* _Données_:
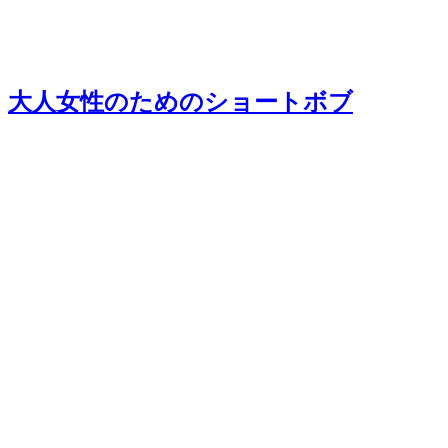
大人女性のためのショートボブ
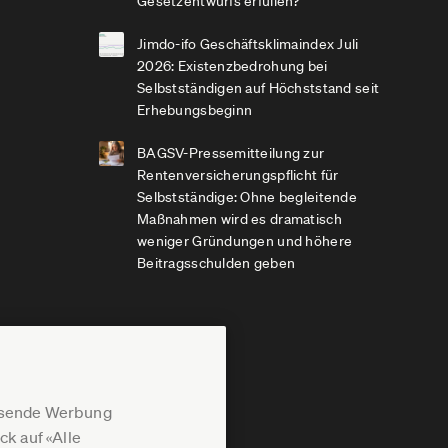
Gesetzentwurfs erfüllen?
Jimdo-ifo Geschäftsklimaindex Juli
2026: Existenzbedrohung bei
Selbstständigen auf Höchststand seit
Erhebungsbeginn
BAGSV-Pressemitteilung zur
Rentenversicherungspflicht für
Selbstständige: Ohne begleitende
Maßnahmen wird es dramatisch
weniger Gründungen und höhere
Beitragsschulden geben
assende Werbung
k auf «Alle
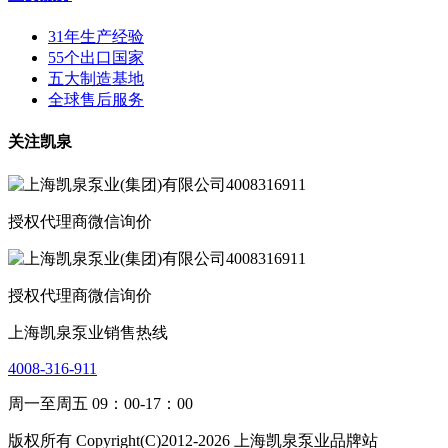
31年生产经验
55个出口国家
五大制造基地
全球售后服务
关注凯泉
授权代理商微信询价
授权代理商微信询价
上海凯泉泵业销售热线
4008-316-911
周一至周五 09：00-17：00
版权所有 Copyright(C)2012-2026 上海凯泉泵业品牌站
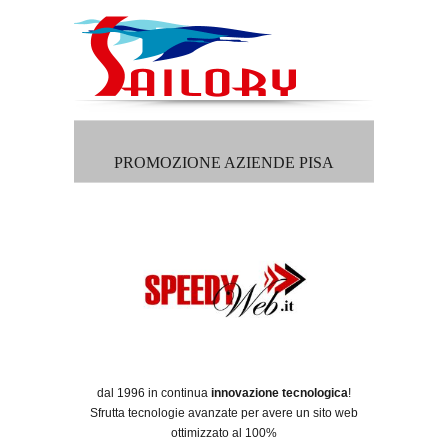
PROMOZIONE AZIENDE PISA
dal 1996 in continua
innovazione tecnologica
!
Sfrutta tecnologie avanzate per avere un sito web
ottimizzato al 100%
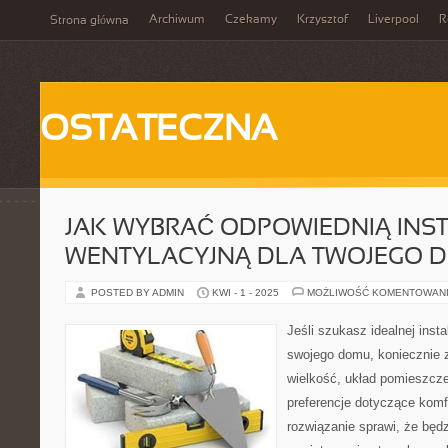
Archiwum
Czekamy
Krzysztof
Liverpool
R
Strona główna
OSTATECZNA
JAK WYBRAĆ ODPOWIEDNIĄ INS
WENTYLACYJNĄ DLA TWOJEGO 
POSTED BY ADMIN
KWI - 1 - 2025
MOŻLIWOŚĆ KOMENTOWAN
Jeśli szukasz idealnej insta
swojego domu, koniecznie 
wielkość, układ pomieszcze
preferencje dotyczące komf
rozwiązanie sprawi, że będ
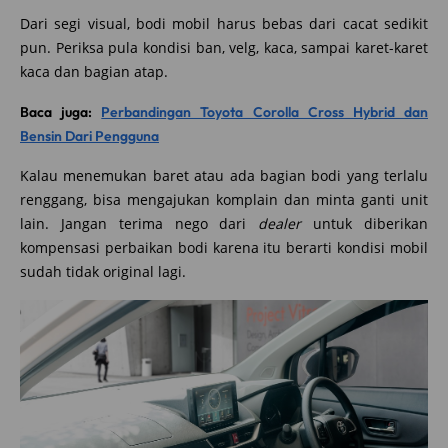
Dari segi visual, bodi mobil harus bebas dari cacat sedikit
pun. Periksa pula kondisi ban, velg, kaca, sampai karet-karet
kaca dan bagian atap.
Baca juga:
Perbandingan Toyota Corolla Cross Hybrid dan
Bensin Dari Pengguna
Kalau menemukan baret atau ada bagian bodi yang terlalu
renggang, bisa mengajukan komplain dan minta ganti unit
lain. Jangan terima nego dari
dealer
untuk diberikan
kompensasi perbaikan bodi karena itu berarti kondisi mobil
sudah tidak original lagi.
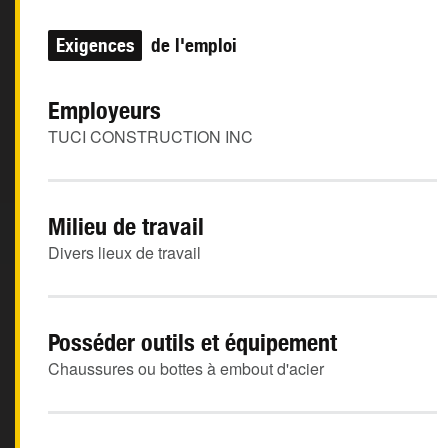
Exigences
de l'emploi
Employeurs
TUCI CONSTRUCTION INC
Milieu de travail
Divers lieux de travail
Posséder outils et équipement
Chaussures ou bottes à embout d'acier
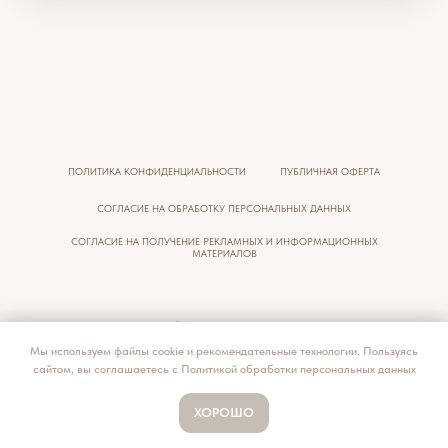
ПОЛИТИКА КОНФИДЕНЦИАЛЬНОСТИ
ПУБЛИЧНАЯ ОФЕРТА
СОГЛАСИЕ НА ОБРАБОТКУ ПЕРСОНАЛЬНЫХ ДАННЫХ
СОГЛАСИЕ НА ПОЛУЧЕНИЕ РЕКЛАМНЫХ И ИНФОРМАЦИОННЫХ
МАТЕРИАЛОВ
ЦЕНЫ, УКАЗАННЫЕ НА САЙТЕ И В СОЦИАЛЬНЫХ СЕТЯХ ПРИВЕДЕНЫ КАК
СПРАВОЧНАЯ ИНФОРМАЦИЯ И НЕ ЯВЛЯЮТСЯ ПУБЛИЧНОЙ ОФЕРТОЙ. МОГУТ БЫТЬ
ИЗМЕНЕНЫ В ЛЮБОЕ ВРЕМЯ БЕЗ ПРЕДУПРЕЖДЕНИЯ. ДЛЯ ПОДРОБНОЙ
Мы используем файлы cookie и рекомендательные технологии. Пользуясь
Онлайн-
ИНФОРМАЦИИ О СТОИМОСТИ УСЛУГ ОБРАЩАЙТЕСЬ К АДМИНИСТРАТОРАМ.
сайтом, вы соглашаетесь с Политикой обработки персональных данных
запись
ХОРОШО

* _Consigne_:
Indiquez combien de lignes des entrées ci-dessus contiennent la chaîne « bagian », en tenant compte de la casse. Donnez seulement ce nombre.

* _Réponse_:
2